Beni okuyan birçok okurum bilir ki nerede bir aksaklık varsa onu gündeme getirip burada sizinle o aksaklığa çözüm aramaktayım. Elhamdülillah, bu zamana kadar da birçok problemi çözdük ve çözmeye devam ediyoruz. Hatırlar mısınız; 07.01.2017 tarihindeki “Batı’yı örnek alalım: Hanım üniversiteleri kuralım” köşe yazımı? Ne demiştik orada; Batı ve Uzakdoğu’dan örnekler vererek Kadın Üniversitelerinin gençlik açısından ne denli önemli olduğunu ve Türkiye’de de ivedilikle kurulması gerektiğini dile getirmiştik. Daha sonra tekrar tekrar devletin çeşitli kademelerine sundum ve tüm çabalarım cevapsız kaldı. Ta ki Cumhurbaşkanımız Recep Tayyip Erdoğan’ın Japonya’ya düzenlemiş olduğu seyahatte oradaki Kadın Üniversitelerinin ülkeye ve gençliğe katmış olduğu değeri görene dek. Japonya ziyaretinden sonra Sayın Erdoğan’ın talimat vermesiyle 09.07.2019 tarihinde Kadın Üniversitelerinin kurulması 11. Kalkınma Planı’na girdi. Buruk bir sevinç yaşadım. Çünkü bunu yaklaşık 3 sene önce Türkiye’de ilk kez dile getirmiştik. Keşke o zaman bürokrasiyi aşabilip Cumhurbaşkanımıza anlatabilseydim durumu ve bu kadar geç kalmasaydık. Geçelim…

Yine bir projem var… Yine Türkiye gençliğe ile ilgili… En az Kadın Üniversiteleri kadar önemli. Şunu düşünebilirsiniz; nasıl oluyor da hazırlamış olduğum projeler ve çözümler hedefi 12’den vuruyor? Basit; hep gençlikle iç içeyim. Düşünce, görüş, ırk, cinsiyet fark etmeksizin… Ne istediklerini, ne düşündüklerini ve farklılıkları olmalarına rağmen istek ve arzularında birbirlerine çok benzemelerini çeşitli çalışmalarla birlikte anlattım ve yazdım.

Gençler meşruiyet sorunu yaşamaktadırlar.
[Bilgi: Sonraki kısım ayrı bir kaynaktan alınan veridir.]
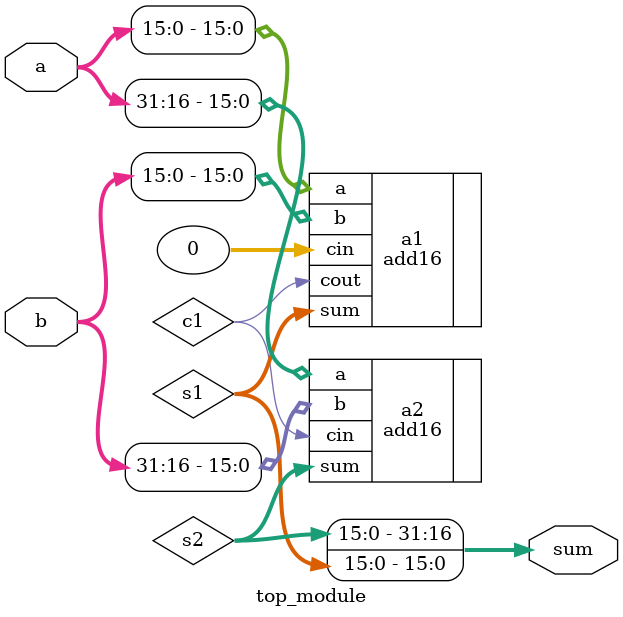
<source format=v>
module top_module(
    input [31:0] a,
    input [31:0] b,
    output [31:0] sum
);
	wire c1;
    wire [15:0] s1,s2;

    add16 a1(
        .a(a[15:0]),
        .b(b[15:0]),
        .cin(0),
        .sum(s1),
        .cout(c1)
    );
    add16 a2(
        .a(a[31:16]),
        .b(b[31:16]),
        .cin(c1),
        .sum(s2)
        );
	assign sum = {s2,s1};
endmodule
</source>
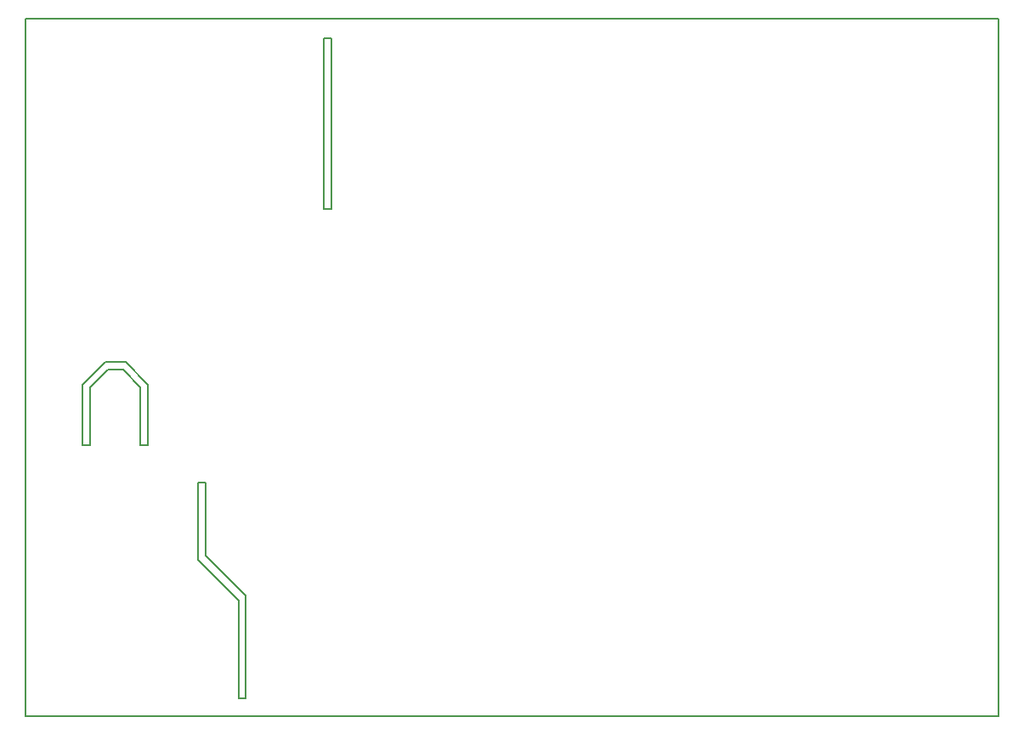
<source format=gbr>
%TF.GenerationSoftware,KiCad,Pcbnew,5.1.10*%
%TF.CreationDate,2021-10-03T17:58:42+03:00*%
%TF.ProjectId,stm32,73746d33-322e-46b6-9963-61645f706362,rev?*%
%TF.SameCoordinates,Original*%
%TF.FileFunction,Profile,NP*%
%FSLAX46Y46*%
G04 Gerber Fmt 4.6, Leading zero omitted, Abs format (unit mm)*
G04 Created by KiCad (PCBNEW 5.1.10) date 2021-10-03 17:58:42*
%MOMM*%
%LPD*%
G01*
G04 APERTURE LIST*
%TA.AperFunction,Profile*%
%ADD10C,0.150000*%
%TD*%
G04 APERTURE END LIST*
D10*
X92000000Y-88000000D02*
X92000000Y-71000000D01*
X91250000Y-88000000D02*
X92000000Y-88000000D01*
X91250000Y-71000000D02*
X91250000Y-88000000D01*
X92000000Y-71000000D02*
X91250000Y-71000000D01*
X83500000Y-136750000D02*
X82750000Y-136750000D01*
X83500000Y-126500000D02*
X83500000Y-136750000D01*
X79500000Y-122500000D02*
X83500000Y-126500000D01*
X79500000Y-115250000D02*
X79500000Y-122500000D01*
X78750000Y-115250000D02*
X79500000Y-115250000D01*
X78750000Y-123000000D02*
X78750000Y-115250000D01*
X82750000Y-127000000D02*
X78750000Y-123000000D01*
X82750000Y-136750000D02*
X82750000Y-127000000D01*
X73750000Y-111500000D02*
X73000000Y-111500000D01*
X73750000Y-105500000D02*
X73750000Y-111500000D01*
X71500000Y-103250000D02*
X73750000Y-105500000D01*
X69500000Y-103250000D02*
X71500000Y-103250000D01*
X67250000Y-105500000D02*
X69500000Y-103250000D01*
X67250000Y-105750000D02*
X67250000Y-105500000D01*
X67250000Y-111500000D02*
X67250000Y-105750000D01*
X68000000Y-111500000D02*
X67250000Y-111500000D01*
X71250000Y-104000000D02*
X69750000Y-104000000D01*
X73000000Y-105750000D02*
X71250000Y-104000000D01*
X73000000Y-111500000D02*
X73000000Y-105750000D01*
X68000000Y-105750000D02*
X69750000Y-104000000D01*
X68000000Y-111500000D02*
X68000000Y-105750000D01*
X61500000Y-69000000D02*
X61500000Y-138500000D01*
X158500000Y-69000000D02*
X61500000Y-69000000D01*
X158500000Y-138500000D02*
X158500000Y-69000000D01*
X61500000Y-138500000D02*
X158500000Y-138500000D01*
M02*

</source>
Onlara göre hiç kimse, hiçbir grup veya kurum toplumsal uzlaşıyı sağlayacak kertede güven ve inanırlık sunamıyor. Lakin ortak bir görüşleri mevcut; “Cumhurbaşkanı Erdoğan isterse yapar.” Biliyorlar ki Sayın Erdoğan’a ulaşan bir aksilik anında çözüme kavuşturulabiliyor.
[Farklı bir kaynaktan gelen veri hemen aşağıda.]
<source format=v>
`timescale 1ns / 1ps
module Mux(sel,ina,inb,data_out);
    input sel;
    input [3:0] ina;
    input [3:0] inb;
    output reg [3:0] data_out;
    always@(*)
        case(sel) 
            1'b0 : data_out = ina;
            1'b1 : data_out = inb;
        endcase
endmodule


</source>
Kendi kişiliğinin ve problemlerinin farkında olan genç insanlar, görüş ve düşüncelerinin de dikkate alınmasını istiyorlar. Ayrıca, büyüklerin kendi haklarında öyle “alel-usül”, düşüncesizce bir takım programlar yapmaları da pek hoşlarına gitmiyor. Mesela, bir belediye araştırma şirketine sınırları belirleyip bir gençlik araştırması yapmasını istiyor. Araştırma bilmem kaç genç üzerinde yapılıp belediyeye teslim ediliyor ve belediye de kendi alanındaki gençlik kitlesine bu araştırmadan hareketle 2 gün boyunca çeşitli çıkarımlar yapıyor, sonuçlar açıklanıyor vs. vs. Sonra? Sonrası kocaman bir hiç. Sadece belediye yıllık faaliyetlerine bir faaliyet daha eklemiş oluyor, hepsi bu. Gençlik adına bir şey yapılmış olmuyor.

Hep dışından kendisine yüklenilen misyonu yerine getirmeye yönelmiş genç. Hal böyle olunca yaşamış olduğu sorunlara karşı çözümleri hep başka platformlarda aramakta. O platformlar ise Türkiye’nin etkinliğinin en az olduğu platformlar. Peki bu durumda ne kadar sağlıklı çözümler elde etmiş olacak bu gençler? Çok az belki de hiç. Avrupa’da araştırma yapmış biri olarak diyebilirim ki oradaki gençlik problemleri Avrupa Parlamentosu bünyesindeki gençlik ofislerinden çözüme kavuşturulmakta. Yani bir bütün içinde hareket edilmekte. Tüm araştırmalarım neticesinde şunu artık gönül rahatlığıyla diyebilirim; Cumhurbaşkanlığı bünyesinde bir gençlik çalışma ve araştırma ofisi şart. Bakın görün gençlik adına her şey “daha” güzel olacak.